Title insurance comes in two typical forms: Owner's title insurance and lender's title insurance. Owner's title insurance is issued for a one-time fee, when the property is purchased. Owner's title insurance lasts as long as you or your heirs have ownership in the property. The reasoning behind the purchase of owner's title insurance is that the owner will be protected should title issues arise, that might have not been figured out in the original title search. Under these policies, any future legal fees that may come to fruition are covered.

Extended owner's coverage, as the name implies, allows additional title insurance coverage. An extended title insurance policy will often protect against such additional defects as building encroachment, property tax liens, subdivision violations, and more. This self-protecting form of title insurance can cost you an additional 30 to 50 percent over a normal policy. It might seem pricey, but extended coverage is often the sensible way to go, especially when legal issues may be a concern, such as a builder bankruptcy.

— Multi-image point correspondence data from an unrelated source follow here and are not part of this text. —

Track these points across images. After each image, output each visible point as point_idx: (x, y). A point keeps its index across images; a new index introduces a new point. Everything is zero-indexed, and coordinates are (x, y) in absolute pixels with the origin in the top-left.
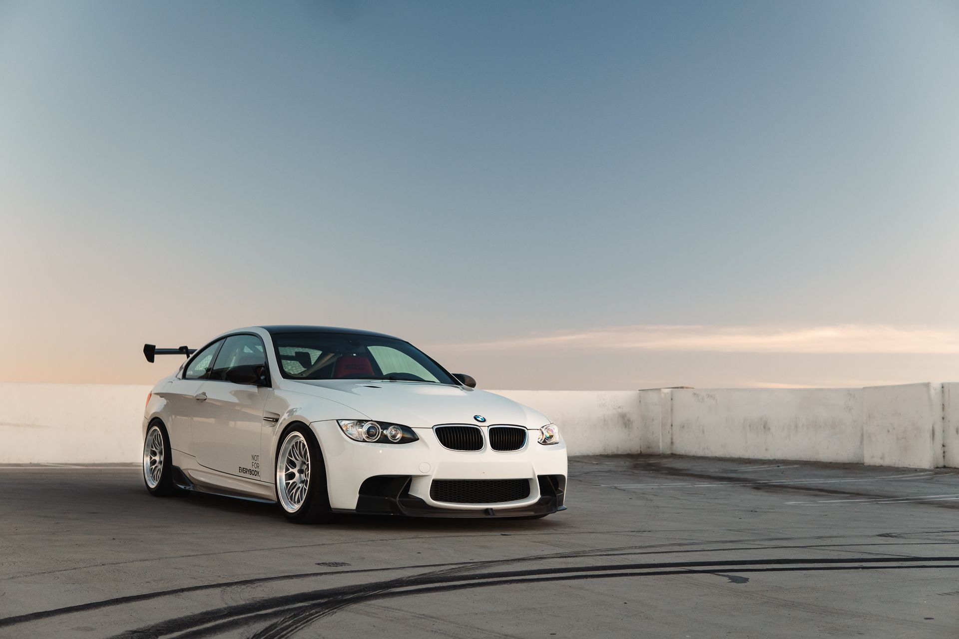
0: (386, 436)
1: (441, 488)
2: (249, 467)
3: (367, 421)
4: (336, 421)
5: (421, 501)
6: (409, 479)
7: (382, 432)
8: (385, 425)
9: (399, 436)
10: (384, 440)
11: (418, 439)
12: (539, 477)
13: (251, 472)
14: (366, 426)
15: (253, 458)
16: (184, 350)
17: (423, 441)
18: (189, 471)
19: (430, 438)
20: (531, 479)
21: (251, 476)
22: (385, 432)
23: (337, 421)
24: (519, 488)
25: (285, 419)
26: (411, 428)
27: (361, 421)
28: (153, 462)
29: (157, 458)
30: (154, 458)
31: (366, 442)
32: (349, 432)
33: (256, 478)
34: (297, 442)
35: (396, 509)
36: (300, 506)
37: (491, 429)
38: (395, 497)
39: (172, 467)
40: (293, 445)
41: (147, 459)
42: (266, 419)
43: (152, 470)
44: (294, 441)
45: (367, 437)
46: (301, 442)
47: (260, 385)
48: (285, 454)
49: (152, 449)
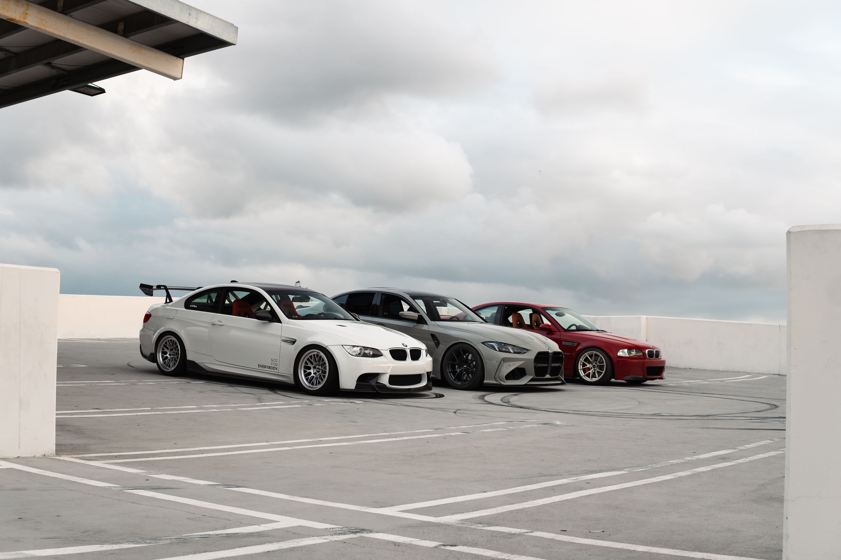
1: (394, 379)
2: (268, 365)
3: (358, 346)
5: (384, 386)
6: (378, 375)
7: (364, 351)
8: (366, 348)
9: (372, 354)
10: (365, 355)
11: (382, 355)
12: (427, 372)
13: (269, 367)
14: (357, 349)
15: (272, 360)
17: (385, 357)
19: (387, 355)
20: (424, 374)
21: (270, 370)
22: (366, 352)
23: (342, 345)
24: (417, 378)
25: (303, 344)
26: (379, 350)
27: (354, 346)
28: (164, 359)
29: (168, 355)
30: (165, 356)
31: (357, 356)
32: (349, 351)
33: (275, 371)
34: (315, 354)
35: (374, 389)
36: (319, 387)
37: (410, 350)
38: (373, 383)
39: (187, 361)
40: (311, 356)
41: (160, 355)
42: (284, 341)
43: (165, 362)
44: (312, 354)
45: (357, 354)
46: (319, 355)
47: (271, 321)
48: (304, 360)
49: (163, 350)
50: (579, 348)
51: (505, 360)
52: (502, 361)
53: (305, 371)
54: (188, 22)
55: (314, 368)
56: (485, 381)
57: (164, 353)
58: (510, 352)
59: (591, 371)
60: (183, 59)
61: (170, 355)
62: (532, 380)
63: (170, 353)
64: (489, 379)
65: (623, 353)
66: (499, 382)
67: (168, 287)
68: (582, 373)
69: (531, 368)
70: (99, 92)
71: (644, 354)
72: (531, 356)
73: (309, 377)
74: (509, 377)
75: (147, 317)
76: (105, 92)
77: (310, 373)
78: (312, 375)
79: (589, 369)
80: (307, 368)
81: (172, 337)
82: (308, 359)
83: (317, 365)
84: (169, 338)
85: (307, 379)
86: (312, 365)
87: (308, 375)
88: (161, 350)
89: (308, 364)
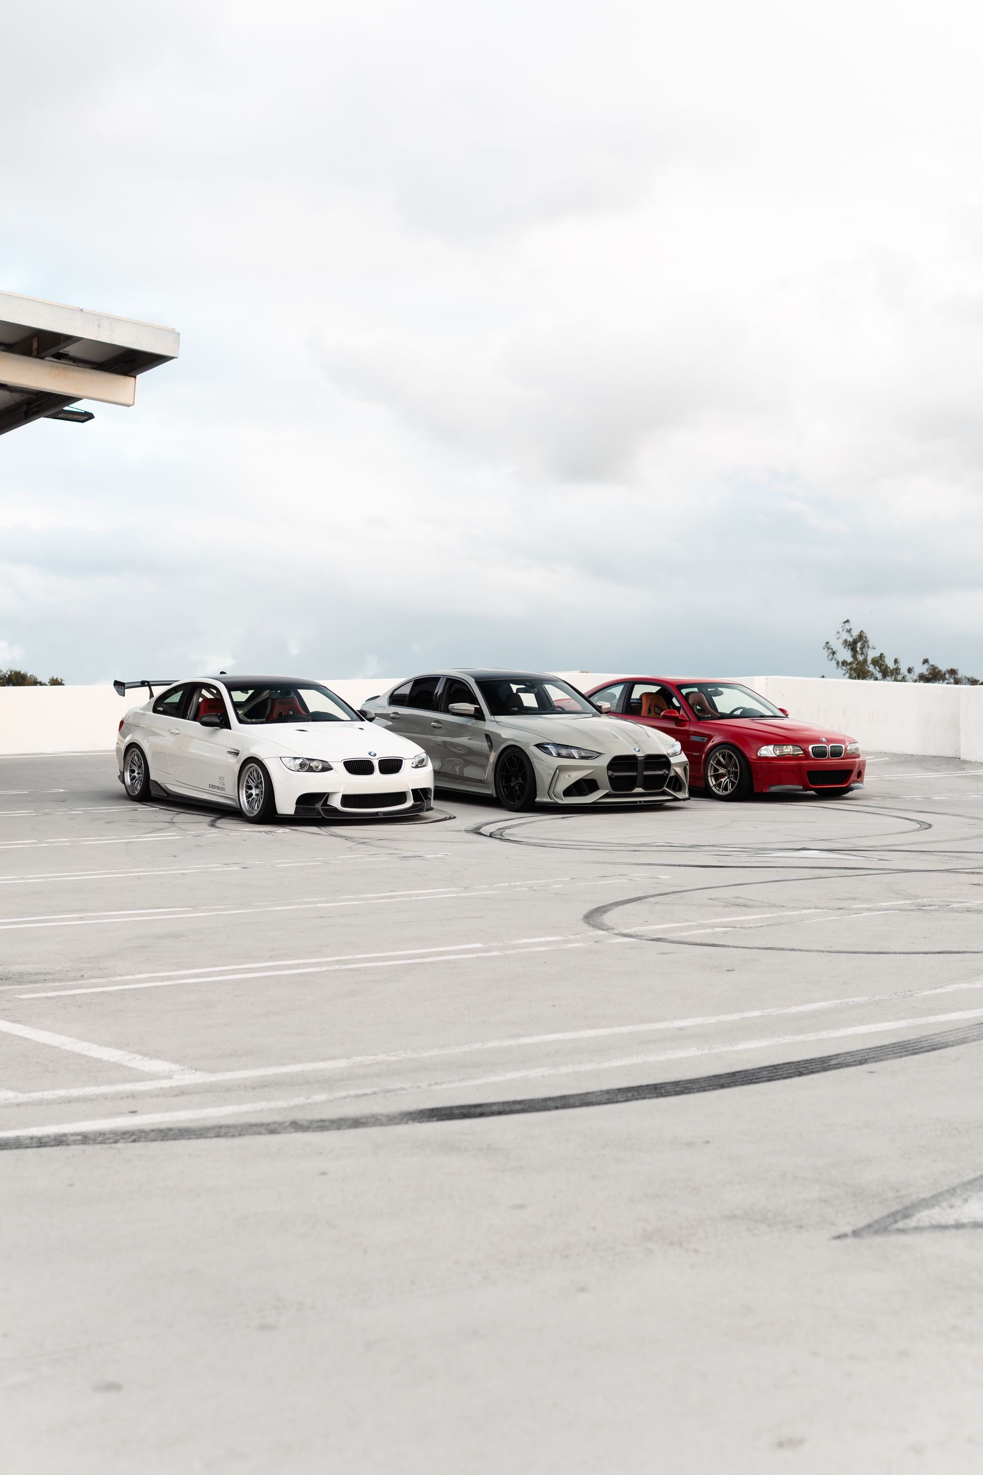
0: (312, 767)
1: (347, 800)
2: (217, 784)
3: (300, 758)
5: (335, 810)
6: (327, 795)
7: (309, 764)
8: (312, 760)
9: (320, 767)
10: (311, 770)
11: (332, 769)
12: (412, 790)
13: (218, 788)
14: (299, 761)
15: (220, 778)
16: (146, 684)
17: (336, 770)
18: (166, 785)
19: (340, 768)
20: (407, 792)
21: (219, 791)
22: (311, 764)
23: (280, 758)
24: (400, 797)
25: (243, 756)
26: (327, 762)
27: (295, 758)
28: (133, 778)
29: (135, 774)
30: (133, 775)
31: (299, 771)
32: (288, 765)
33: (223, 792)
34: (254, 771)
35: (319, 813)
36: (256, 813)
37: (379, 761)
38: (319, 806)
39: (150, 781)
40: (251, 773)
41: (127, 776)
42: (230, 753)
43: (132, 784)
44: (251, 770)
45: (299, 768)
46: (256, 771)
47: (222, 728)
48: (245, 777)
49: (131, 767)
50: (710, 744)
51: (561, 769)
52: (558, 770)
53: (247, 792)
54: (97, 337)
55: (257, 787)
56: (537, 799)
57: (132, 771)
58: (574, 758)
59: (723, 780)
60: (135, 377)
61: (138, 774)
62: (606, 796)
63: (138, 771)
64: (543, 796)
65: (768, 751)
66: (555, 800)
67: (151, 683)
68: (712, 782)
69: (603, 779)
70: (86, 418)
71: (806, 752)
72: (603, 762)
73: (250, 800)
74: (568, 792)
75: (122, 723)
76: (94, 417)
77: (252, 794)
78: (254, 796)
79: (723, 776)
80: (250, 788)
81: (136, 750)
82: (249, 776)
83: (258, 783)
84: (134, 751)
85: (248, 802)
86: (253, 784)
87: (249, 796)
88: (129, 768)
89: (249, 783)
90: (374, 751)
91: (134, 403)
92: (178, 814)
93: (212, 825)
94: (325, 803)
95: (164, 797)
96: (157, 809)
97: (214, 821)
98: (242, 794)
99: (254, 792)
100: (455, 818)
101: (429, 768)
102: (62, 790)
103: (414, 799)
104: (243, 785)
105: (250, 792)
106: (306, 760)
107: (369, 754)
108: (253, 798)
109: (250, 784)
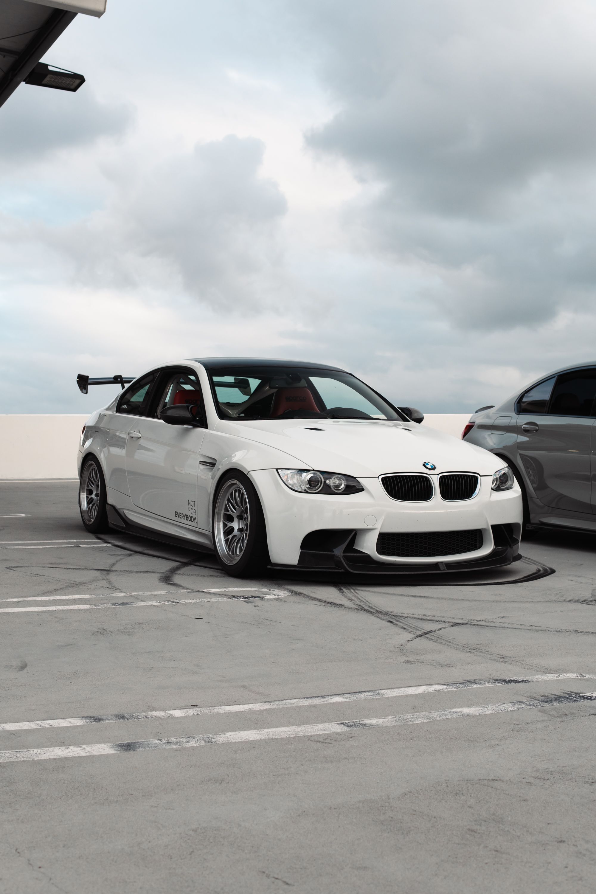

Lenders title insurance, which is also referred to as a Loan Policy, is required by your lender when financing a home. Should a problem with the title emerge, the lender is protected. You pay up front and it lasts until the mortgage is paid off. Similar to private mortgage insurance, lenders title insurance is created to protect the lender, and not necessarily you.

Title insurance is bought with a one-time premium due upon close of escrow. Who will pay for the home title insurance policy is determined by your county. In some cases the buyer will pay while in others the seller pays. Sellers and buyers often split the cost within a buyer's policy. Whereas, the lender's policy is most often paid by the buyer. According to bankrate.com, the U.S. average title insurance cost amounts to $663.

The high level of referral fees prevalent within the industry has had its share of disputes over recent years. The typical consumer really has no idea where to look when searching for a title insurance agent, so it's natural for lenders, brokers and the like to introduce these relationships. These introductory referral fees are illegal, according to the Real Estate Settlements and Procedures Act (RESPA), but due to regulatory difficulties such relationships are still ubiquitous in today's market. A good answer to this problem would be to demand lenders to purchase their own title insurance policies, as they're the ones that are really being insured. Though, it's probably not likely. If you are looking for the best title insurance rate it might be worthwhile to search out a competitive title insurance quote, though some states actually set the title insurance rates, so you'll want to check with your specific state.

A common misunderstanding is that new homeowners don't need real estate title insurance. This isn't true, as they may be the first owners of the home, they aren't likely the first owners of the property. The property may still have defective title or liens from previous ownership, which could cause problems. In addition, there is the chance that the builder has liens against him and the property, due to an unsatisfied subcontractor, or the like. Home property title insurance protects in these circumstances as well.